When the City Treasurer failed to decide International Container's protest within 60 days
from the protest, International Container filed before the Regional Trial Court of Manila
its Petition for Certiorari and Prohibition with Prayer for the Issuance of a Temporary
Restraining Order against the City Treasurer and Resident Auditor of Manila. The
Second Division found that the City of Manila committed direct double taxation by
imposing a local business tax on International Container. The Second Division ordered
a partial refund of P6,224,250.00 for the erroneously paid business taxes for the third
quarter of 1999. However, the Second Division did not order the City of Manila to refund
the business taxes paid by International Container subsequent to the first three quarters
of 1999. International Container appealed the decision to the Court of Tax Appeals En
Banc.
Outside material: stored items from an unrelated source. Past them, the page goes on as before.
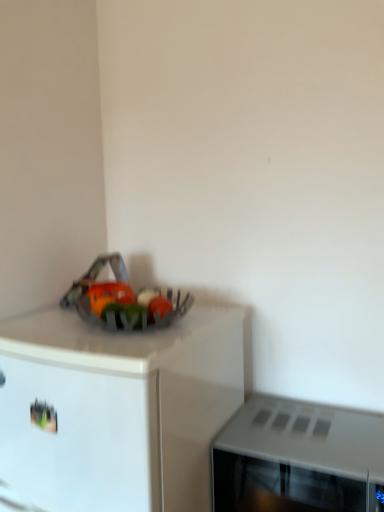
Question: Can you see metallic silver bowl at upper left touching gray matte microwave at right?

Choices:
 (A) yes
 (B) no

Answer: (B)

Question: Does metallic silver bowl at upper left appear on the left side of gray matte microwave at right?

Choices:
 (A) yes
 (B) no

Answer: (A)

Question: Could you tell me if metallic silver bowl at upper left is turned towards gray matte microwave at right?

Choices:
 (A) no
 (B) yes

Answer: (A)

Question: From a real-world perspective, is metallic silver bowl at upper left on gray matte microwave at right?

Choices:
 (A) no
 (B) yes

Answer: (A)

Question: Is metallic silver bowl at upper left to the right of gray matte microwave at right from the viewer's perspective?

Choices:
 (A) no
 (B) yes

Answer: (A)

Question: Is metallic silver bowl at upper left oriented away from gray matte microwave at right?

Choices:
 (A) no
 (B) yes

Answer: (A)

Question: Does gray matte microwave at right have a greater width compared to metallic silver bowl at upper left?

Choices:
 (A) yes
 (B) no

Answer: (B)

Question: Considering the relative sizes of gray matte microwave at right and metallic silver bowl at upper left in the image provided, is gray matte microwave at right shorter than metallic silver bowl at upper left?

Choices:
 (A) yes
 (B) no

Answer: (A)

Question: Is gray matte microwave at right facing away from metallic silver bowl at upper left?

Choices:
 (A) no
 (B) yes

Answer: (A)

Question: Is gray matte microwave at right outside metallic silver bowl at upper left?

Choices:
 (A) yes
 (B) no

Answer: (A)

Question: Does gray matte microwave at right have a larger size compared to metallic silver bowl at upper left?

Choices:
 (A) yes
 (B) no

Answer: (B)

Question: Does gray matte microwave at right have a lesser width compared to metallic silver bowl at upper left?

Choices:
 (A) yes
 (B) no

Answer: (A)

Question: Which is correct: metallic silver bowl at upper left is inside gray matte microwave at right, or outside of it?

Choices:
 (A) outside
 (B) inside

Answer: (A)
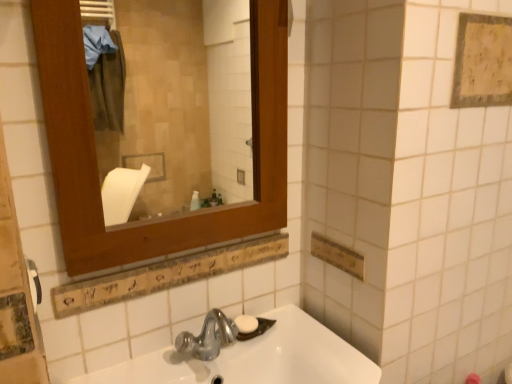
Question: Is white plastic towel bar at left further to the viewer compared to yellowish textured fabric at upper right?

Choices:
 (A) yes
 (B) no

Answer: (B)

Question: Would you say white plastic towel bar at left is outside yellowish textured fabric at upper right?

Choices:
 (A) no
 (B) yes

Answer: (B)

Question: Could you tell me if white plastic towel bar at left is turned towards yellowish textured fabric at upper right?

Choices:
 (A) yes
 (B) no

Answer: (A)

Question: Does white plastic towel bar at left have a smaller size compared to yellowish textured fabric at upper right?

Choices:
 (A) yes
 (B) no

Answer: (A)

Question: Can you confirm if white plastic towel bar at left is taller than yellowish textured fabric at upper right?

Choices:
 (A) no
 (B) yes

Answer: (A)

Question: From a real-world perspective, is white glossy sink at lower center physically located above or below wooden frame at upper left?

Choices:
 (A) above
 (B) below

Answer: (B)

Question: Is white glossy sink at lower center situated inside wooden frame at upper left or outside?

Choices:
 (A) inside
 (B) outside

Answer: (B)

Question: In the image, is white glossy sink at lower center positioned in front of or behind wooden frame at upper left?

Choices:
 (A) front
 (B) behind

Answer: (A)

Question: Considering the positions of white glossy sink at lower center and wooden frame at upper left in the image, is white glossy sink at lower center wider or thinner than wooden frame at upper left?

Choices:
 (A) wide
 (B) thin

Answer: (A)

Question: Looking at their shapes, would you say white glossy sink at lower center is wider or thinner than white plastic towel bar at left?

Choices:
 (A) thin
 (B) wide

Answer: (B)

Question: Considering the positions of white glossy sink at lower center and white plastic towel bar at left in the image, is white glossy sink at lower center taller or shorter than white plastic towel bar at left?

Choices:
 (A) tall
 (B) short

Answer: (A)

Question: Based on their positions, is white glossy sink at lower center located to the left or right of white plastic towel bar at left?

Choices:
 (A) right
 (B) left

Answer: (A)

Question: From a real-world perspective, relative to white plastic towel bar at left, is white glossy sink at lower center vertically above or below?

Choices:
 (A) below
 (B) above

Answer: (A)

Question: From their relative heights in the image, would you say white matte soap at center is taller or shorter than yellowish textured fabric at upper right?

Choices:
 (A) tall
 (B) short

Answer: (B)

Question: Is white matte soap at center inside the boundaries of yellowish textured fabric at upper right, or outside?

Choices:
 (A) inside
 (B) outside

Answer: (B)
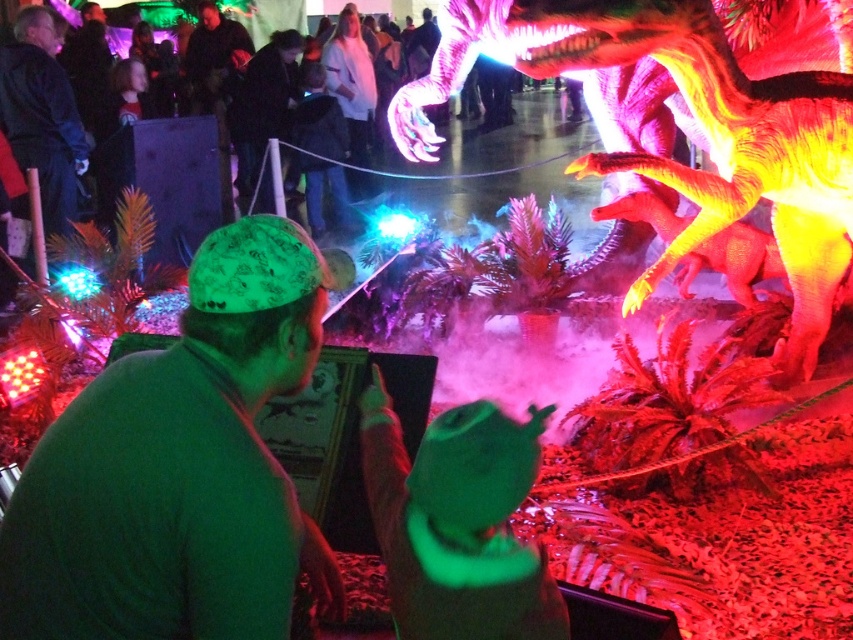
You are a photographer trying to capture a clear photo of the green fabric cap at center and the dark gray fabric jacket at center. Since you can only focus on one object at a time, which one should you focus on to ensure it appears sharp in the photo?

You should focus on the green fabric cap at center because it is closer to the viewer than the dark gray fabric jacket at center, so focusing on it will keep it sharp while the jacket may appear slightly blurry.

In the scene shown: You are standing at the point marked as point (x=146, y=355) in the image. The camera is 1.22 meters away from you. If you want to take a photo of the dinosaur model on the right side, will you be able to see it in your camera view?

Yes, since the camera is 1.22 meters away from you at point (x=146, y=355), and the dinosaur model is on the right side of the frame, you would be able to see it in your camera view as long as there are no obstructions between you and the dinosaur.

Looking at this image, you are a visitor at the dinosaur exhibit. You see the shiny plastic dinosaur at center and the two people in green shirts and caps. How far apart are they?

The two people in green shirts and caps and the shiny plastic dinosaur at center are 2.29 meters apart.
The Court of Tax Appeals En Banc affirmed the decision of the Second Division.

Issue:
Whether International Container is entitled to a refund of the business taxes paid to the
City of Manila.

Ruling:
Yes. The Court held that International Container complied with the requirements of
Section 196 of the Local Government Code, which provides for a claim for refund of tax
credit. The Court justified the failure to file separate written claims for refund for the
subsequent tax payments. This means that International Container did not have to file
separate claims for each tax payment because the issue raised was purely legal and did
not involve any questions about the reasonableness of the amount assessed. The Court
ordered the City of Manila to refund the business taxes paid by International Container.
Dennis Jay A. Paras
Taxation Law Review- B
Atty. Sannie Diangca

84. CIR v. Pilipinas Shell Petroleum Corporation


G.R. No. 188497 25 April 2012

Doctrine: A tax is not excise where it does not subject directly the produce or goods to
tax but indirectly as an incident to, or in connection with, the business to be taxed.

Facts:
The company filed claims for refund or tax credit for excise taxes paid on sales and
deliveries of gas and fuel oils to various international carriers. The claims were based
on the exemption provided under Section 135(a) of the National Internal Revenue Code
(NIRC) for petroleum products sold to international carriers for their use or consumption
outside the Philippines. The Commissioner of Internal Revenue did not take any action
on the claims, prompting the respondent to file petitions for review before the Court of
Tax Appeals (CTA). The CTA's First Division ruled in favor of the respondent, granting
the claim for refund of excise taxes.
The CTA relied on a previous ruling by the CTA En Banc in a similar case involving the
same tax exemption for petroleum products sold to international carriers. The petitioner
filed a motion for reconsideration, which was denied by the CTA First Division. The case
was then elevated to the CTA En Banc, which upheld the ruling of the First Division.

Issue:
Whether the respondent, as the manufacturer or producer of petroleum products, is
exempt from the payment of excise tax on the goods sold to international carriers.

Ruling:
The Supreme Court ruled in favor of the petitioner, denying the claim for tax refund. The
excise tax on petroleum products attaches to the goods as soon as they are in
existence as such. The tax exemption under Section 135(a) of the NIRC is conferred on
international carriers who purchase the petroleum products for their use or consumption
outside the Philippines. The excise tax is the direct liability of the manufacturer or
producer, and the tax exemption enjoyed by the buyer cannot be the basis for a claim
for tax exemption by the manufacturer or seller. Tax refunds are in the nature of tax
exemptions and must be strictly construed against the taxpayer.